The term *regularisation* covers a wide variety of techniques aiming to improve the result of training. This is often done to avoid overfitting.

Some of these are can be implemented by simply modifying the loss function. *L₂ regularisation* (sometimes called ridge regression) adds to the loss a penalty proportional to `θ^2`

for every scalar parameter. For a very simple model could be implemented as follows:

```
grads = Flux.gradient(densemodel) do m
result = m(input)
penalty = sum(abs2, m.weight)/2 + sum(abs2, m.bias)/2
my_loss(result, label) + 0.42 * penalty
end
```

Accessing each individual parameter array by hand won't work well for large models. Instead, we can use `Flux.params`

to collect all of them, and then apply a function to each one, and sum the result:

```
pen_l2(x::AbstractArray) = sum(abs2, x)/2
grads = Flux.gradient(model) do m
result = m(input)
penalty = sum(pen_l2, Flux.params(m))
my_loss(result, label) + 0.42 * penalty
end
```

However, the gradient of this penalty term is very simple: It is proportional to the original weights. So there is a simpler way to implement exactly the same thing, by modifying the optimiser instead of the loss function. This is done by replacing this:

`opt_state = Flux.setup(Adam(0.1), model)`

with this:

`decay_opt_state = Flux.setup(OptimiserChain(WeightDecay(0.42), Adam(0.1)), model)`

Flux's optimisers are really modifications applied to the gradient before using it to update the parameters, and `OptimiserChain`

applies two such modifications. The first, `WeightDecay`

adds `0.42`

times original parameter to the gradient, matching the gradient of the penalty above (with the same, unrealistically large, constant). After that, in either case, `Adam`

computes the final update.

The same `OptimiserChain`

mechanism can be used for other purposes, such as gradient clipping with `ClipGrad`

or `ClipNorm`

.

Besides L2 / weight decay, another common and quite different kind of regularisation is provided by the `Dropout`

layer. This turns off some outputs of the previous layer during training.
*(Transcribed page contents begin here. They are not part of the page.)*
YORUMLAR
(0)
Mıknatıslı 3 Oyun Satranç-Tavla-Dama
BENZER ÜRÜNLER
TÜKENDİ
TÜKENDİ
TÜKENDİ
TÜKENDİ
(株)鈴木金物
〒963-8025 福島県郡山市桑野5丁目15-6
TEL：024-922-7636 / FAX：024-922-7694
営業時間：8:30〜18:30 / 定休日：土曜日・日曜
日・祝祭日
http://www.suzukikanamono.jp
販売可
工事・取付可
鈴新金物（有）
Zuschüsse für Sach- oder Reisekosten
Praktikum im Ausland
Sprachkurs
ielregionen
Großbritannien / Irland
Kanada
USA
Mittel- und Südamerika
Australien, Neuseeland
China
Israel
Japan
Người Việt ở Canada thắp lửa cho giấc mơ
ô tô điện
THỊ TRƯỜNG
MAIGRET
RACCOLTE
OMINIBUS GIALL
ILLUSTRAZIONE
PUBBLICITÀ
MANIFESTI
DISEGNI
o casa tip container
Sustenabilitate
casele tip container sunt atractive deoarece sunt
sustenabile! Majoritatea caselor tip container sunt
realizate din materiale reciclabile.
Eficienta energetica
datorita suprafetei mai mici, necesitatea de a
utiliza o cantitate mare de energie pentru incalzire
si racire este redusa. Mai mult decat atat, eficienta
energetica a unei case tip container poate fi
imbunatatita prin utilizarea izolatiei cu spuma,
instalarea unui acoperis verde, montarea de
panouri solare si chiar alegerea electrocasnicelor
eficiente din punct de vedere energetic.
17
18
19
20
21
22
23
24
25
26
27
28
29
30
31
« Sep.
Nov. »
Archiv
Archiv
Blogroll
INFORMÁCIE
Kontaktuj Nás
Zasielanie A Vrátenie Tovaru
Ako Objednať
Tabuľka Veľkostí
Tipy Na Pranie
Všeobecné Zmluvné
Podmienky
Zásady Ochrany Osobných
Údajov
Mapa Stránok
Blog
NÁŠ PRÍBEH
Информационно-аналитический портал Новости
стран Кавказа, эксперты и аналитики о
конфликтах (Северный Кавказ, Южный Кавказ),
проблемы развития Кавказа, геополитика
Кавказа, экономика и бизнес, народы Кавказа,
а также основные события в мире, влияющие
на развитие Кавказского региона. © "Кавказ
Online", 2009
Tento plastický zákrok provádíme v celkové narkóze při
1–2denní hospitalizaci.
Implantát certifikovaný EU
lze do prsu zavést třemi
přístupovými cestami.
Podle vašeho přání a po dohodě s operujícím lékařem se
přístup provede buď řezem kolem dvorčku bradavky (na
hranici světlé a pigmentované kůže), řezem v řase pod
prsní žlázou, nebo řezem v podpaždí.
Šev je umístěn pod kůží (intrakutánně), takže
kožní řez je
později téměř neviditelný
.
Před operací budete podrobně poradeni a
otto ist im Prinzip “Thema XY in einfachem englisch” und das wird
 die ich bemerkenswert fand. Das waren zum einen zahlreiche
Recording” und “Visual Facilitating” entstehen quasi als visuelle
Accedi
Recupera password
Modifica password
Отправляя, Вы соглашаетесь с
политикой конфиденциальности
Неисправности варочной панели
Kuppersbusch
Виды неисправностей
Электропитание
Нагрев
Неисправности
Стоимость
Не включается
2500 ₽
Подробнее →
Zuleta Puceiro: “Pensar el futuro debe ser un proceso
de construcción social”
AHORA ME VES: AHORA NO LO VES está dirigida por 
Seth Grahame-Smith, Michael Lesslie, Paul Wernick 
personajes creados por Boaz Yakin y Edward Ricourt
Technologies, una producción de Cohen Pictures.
It should switch automatically, but see `trainmode!`

/ `testmode!`

to manually enable or disable this layer.

## Freezing & Schedules

Finer control of training, you may wish to alter the learning rate mid-way through training. This can be done with `adjust!`

, like this:

```
opt_state = Flux.setup(Adam(0.1), model) # initialise once
for epoch in 1:1000
train!([...], state) # Train with η = 0.1 for first 100,
if epoch == 100 # then change to use η = 0.01 for the rest.
Flux.adjust!(opt_state, 0.01)
end
end
```

With the old "implicit" optimiser, `opt = Adam(0.1)`

, the equivalent was to directly mutate the `Adam`

struct, `opt.eta = 0.001`

.

Other hyper-parameters can also be adjusted, such as `Flux.adjust!(opt_state, beta = (0.8, 0.99))`

. And such modifications can be applied to just one part of the model. For instance, this sets a different learning rate for the encoder and the decoder:

```
# Consider some model with two parts:
bimodel = Chain(enc = [...], dec = [...])
# This returns a tree whose structure matches the model:
opt_state = Flux.setup(Adam(0.02), bimodel)
# Adjust the learning rate to be used for bimodel.layers.enc
Flux.adjust!(opt_state.layers.enc, 0.03)
```

To completely disable training of some part of the model, use `freeze!`

. This is a temporary modification, reversed by `thaw!`

:

```
Flux.freeze!(opt_state.layers.enc)
# Now training won't update parameters in bimodel.layers.enc
train!(loss, bimodel, data, opt_state)
# Un-freeze the entire model:
Flux.thaw!(opt_state)
```

The earlier "implicit" equivalent was to pass to `gradient`

an object referencing only part of the model, such as `Flux.params(bimodel.layers.enc)`

.

## Implicit or Explicit?

Flux used to handle gradients, training, and optimisation rules quite differently. The new style described above is called "explicit" by Zygote, and the old style "implicit". Flux 0.13 and 0.14 are the transitional versions which support both.

The blue-green boxes above describe the changes. For more details on training in the implicit style, see Flux 0.13.6 documentation.

For details about the two gradient modes, see Zygote's documentation.